PAKISTAN: True Story in ‘Zero Dark Thirty’?

The new movie about the successful hunt to find and kill Osama bin Laden will surely cop a few Academy Awards. It is well done and worth seeing.

But this is not intended to be a movie review. Rather, ‘Zero Dark Thirty’ raises difficult issues about the morality of America’s campaign against violent Islamic radicalism. In this riveting new release, the use of torture by C.I.A and military interrogators is central to the narrative. One captured Al Qaeda operative is severely manhandled for what seems as long as a full quarter of the show.

Despite what you may have heard or read, the movie is ambiguous – or at least murky — about the link between the revelations obtained from the U.S. torturers and their essential relevance to the successful Navy Seals search-and-destroy operation on bin Laden. But the inclusion of torture scene after torture scene triggered outrage from the right wing of American politics (that none of this gruesome stuff really happened) as well as from the left wing of our politics (but that if it did, it was not effective because torture always is).

Thinking of al-Qaeda and the bin Ladens as mortal enemies (which clearly they are) means that the remorseless reality of war applies. You can have as many Geneva Conventions as you want and the slog of war will yield inhumane practices and procedures in the field. This clever movie has a quick scene in which the C.I.A. case officer on the hunt for bin Laden is warned by a supervisor leaving her behind as he returns to Washington to be very careful not to be the last agent using torture before the inevitable fact-finding commission is sent out from Washington.
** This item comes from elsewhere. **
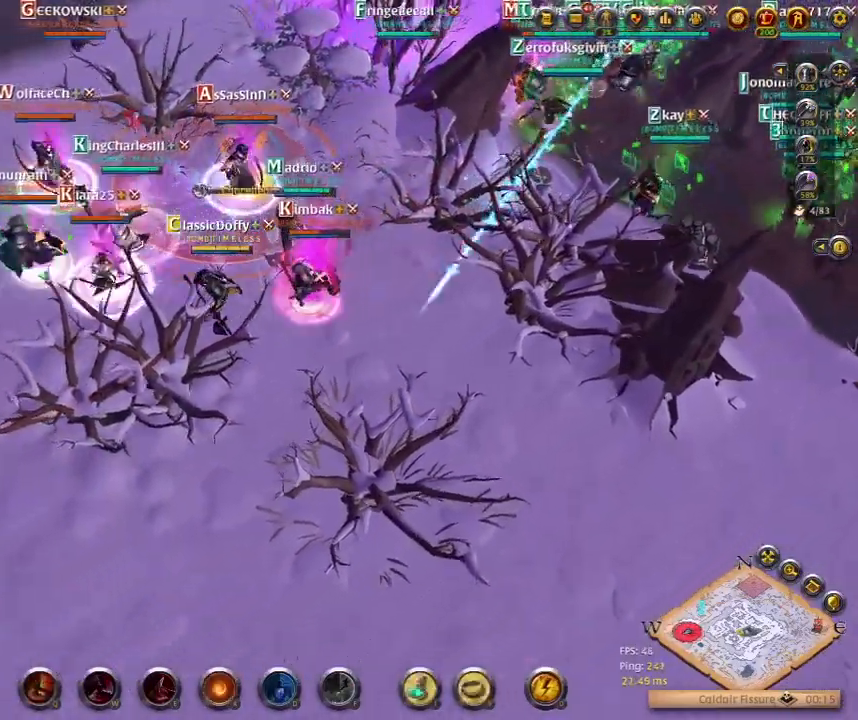
{"keys": [], "events": []}
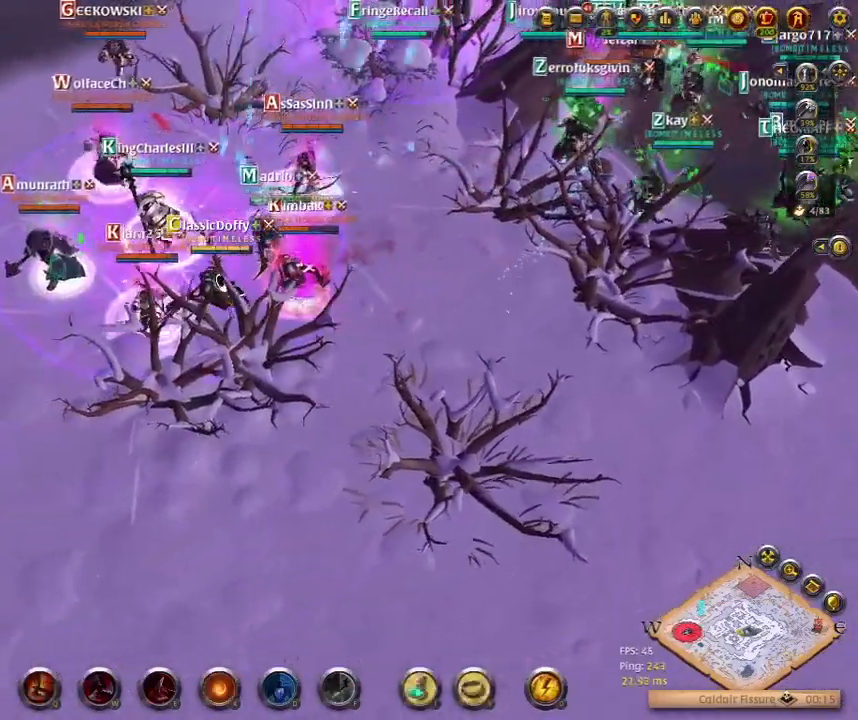
{"keys": [], "events": [[333, "space", "down"], [500, "space", "up"]]}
The C.I.A.’s acting director has denounced the movie’s emphasis on the role of “coercive interrogation”. “Zero Dark Thirty”, claims Michael J. Morell, “creates the strong impression that the enhanced interrogation techniques that were part of our former detention and interrogation program were the key to finding Bin Laden. That impression is false.” If one were not so cynical about official U.S. statements about these matters, one might view that as a ringing endorsement for the movie’s verisimilitude.

All movies – sometimes even alleged documentaries — take factual liberties, to be sure, but my sense is that this one – by ‘Hurt Locker’ director Kathryn Bigelow — tacks close to the core of the truth. Action movies, as this one is in its essence, are not didactic, and moral lessons should be left to us professors, or to preachy journalists (or some of us who may be both!). Yet forgive me if one sincerely hopes that the audience for this movie is vast and that some in the audience will leave unsettled, pondering the questions of who we are or, rather, what we have become.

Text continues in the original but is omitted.